EDIT: I updated my code with a reproducible example below.

for (i in 1:100){

   search <- paste0("https://github.com/search?o=desc&p=", i, &q=R&type=Repositories)

   download.file(search, destfile ='scrape.html',quiet = TRUE)

   url <- read_html('scrape.html')

   github_title <- url%>%html_nodes(xpath="//div[@class=mt-n1]")%>%html_text()

   github_link <- url%>%html_nodes(xpath="//div[@class=mt-n1]//@href")%>%html_text()

   df <- data.frame(github_title, github_link )

   colnames(df) <- c("title", "link")

   dbWriteTable(con, "my_database", df, append = TRUE, row.names = FALSE)

   cat(i)
}

Thanks a lot for all your inputs!

Solution

First of all, it is a myth that should be completely thrashed that lapply is in any way faster than equivalent code using a for loop. For years this has been fixed, and for loops should in every case be faster than the equivalent lapply.

I will visualize using a for loop as you seem to find this more intuitive. Do however note that i work mostly in T-sql and there might be some conversion necessary.

n <- 1e5
outputDat <- vector('list', n)
for (i in 1:10000){
  id <- element_a[i]
  location <- element_b[i]
  language <- element_c[i]
  date_creation <- element_d[i]
  df <- data.frame(id, location, language, date_creation)
  colnames(df) <- c("id", "location", "language", "date_creation")
  outputDat[[i]] <- df
}
## Combine data.frames
outputDat <- do.call('rbind', outputDat)
#Write the combined data.frame into the database.
##dbBegin(con)   #<= might speed up might not.
dbWriteTable(con, "my_database", df, append = TRUE, row.names = FALSE)
##dbCommit(con)  #<= might speed up might not.

Using Transact-SQL you could alternatively combine the entire string into a single insert into statement. Here I'll deviate and use apply to iterate over the rows, as it is much more readable in this case. A for loop is once again just as fast if done properly.
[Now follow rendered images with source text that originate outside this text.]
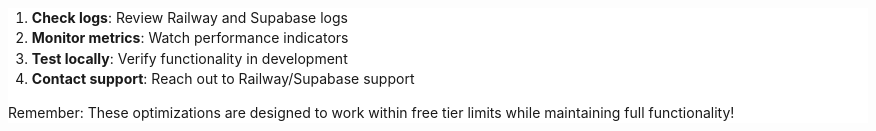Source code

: 1. **Check logs**: Review Railway and Supabase logs
2. **Monitor metrics**: Watch performance indicators
3. **Test locally**: Verify functionality in development
4. **Contact support**: Reach out to Railway/Supabase support

Remember: These optimizations are designed to work within free tier limits while maintaining full functionality! 
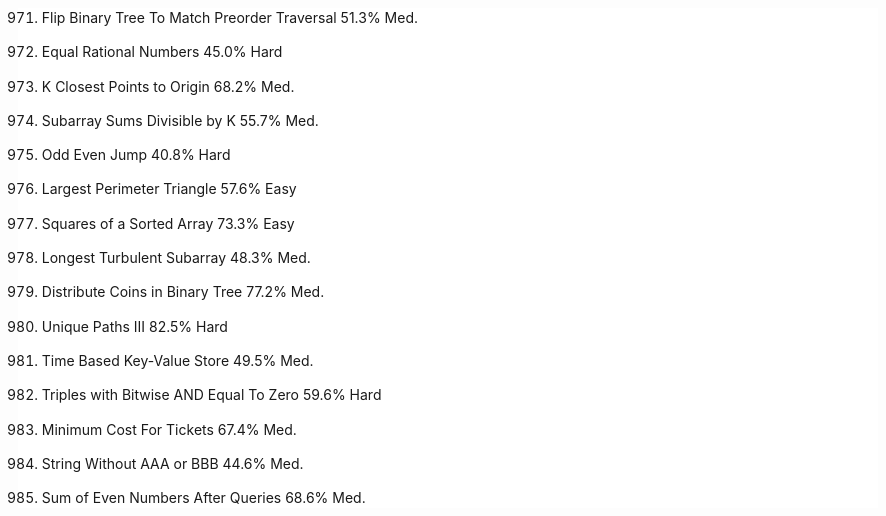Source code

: 971. Flip Binary Tree To Match Preorder Traversal
51.3%
Med.

972. Equal Rational Numbers
45.0%
Hard

973. K Closest Points to Origin
68.2%
Med.

974. Subarray Sums Divisible by K
55.7%
Med.

975. Odd Even Jump
40.8%
Hard

976. Largest Perimeter Triangle
57.6%
Easy

977. Squares of a Sorted Array
73.3%
Easy

978. Longest Turbulent Subarray
48.3%
Med.

979. Distribute Coins in Binary Tree
77.2%
Med.

980. Unique Paths III
82.5%
Hard

981. Time Based Key-Value Store
49.5%
Med.

982. Triples with Bitwise AND Equal To Zero
59.6%
Hard

983. Minimum Cost For Tickets
67.4%
Med.

984. String Without AAA or BBB
44.6%
Med.

985. Sum of Even Numbers After Queries
68.6%
Med.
#Create the statements. here 
statement <- paste0("('", apply(outputDat, 1, paste0, collapse = "','"), "')", collapse = ",\n") #\n can be removed, but makes printing nicer.
##Optional: Print a bit of the statement
# cat(substr(statement, 1, 2000))

##dbBegin(con)   #<= might speed up might not.
dbExecute(con, statement <- paste0(
'
/*
  SET NOCOCUNT ON seems to be necessary in the DBI API.
  It seems to react to 'n rows affected' messages. 
  Note only affects this method, not the one using dbWriteTable
*/
--SET NOCOUNT ON 
INSERT INTO [my table] values ', statement))
##dbCommit(con)   #<= might speed up might not.

Note as i comment, this might simply fail to properly upload the table, as the DBI package seems to sometimes fail this kind of transaction, if it results in one or more messages about n rows affected.

Last but not least once the statements are made, this could be copied and pasted from R into any GUI that directly access the database, using for example writeLines(statement, 'clipboard') or writing into a text file (a file is more stable if your data contains a lot of rows). In rare outlier cases this last resort can be faster, if for whatever reason DBI or alternative R packages seem to run overly slow without reason. As this seems to be somewhat of a personal project, this might be sufficient for your use.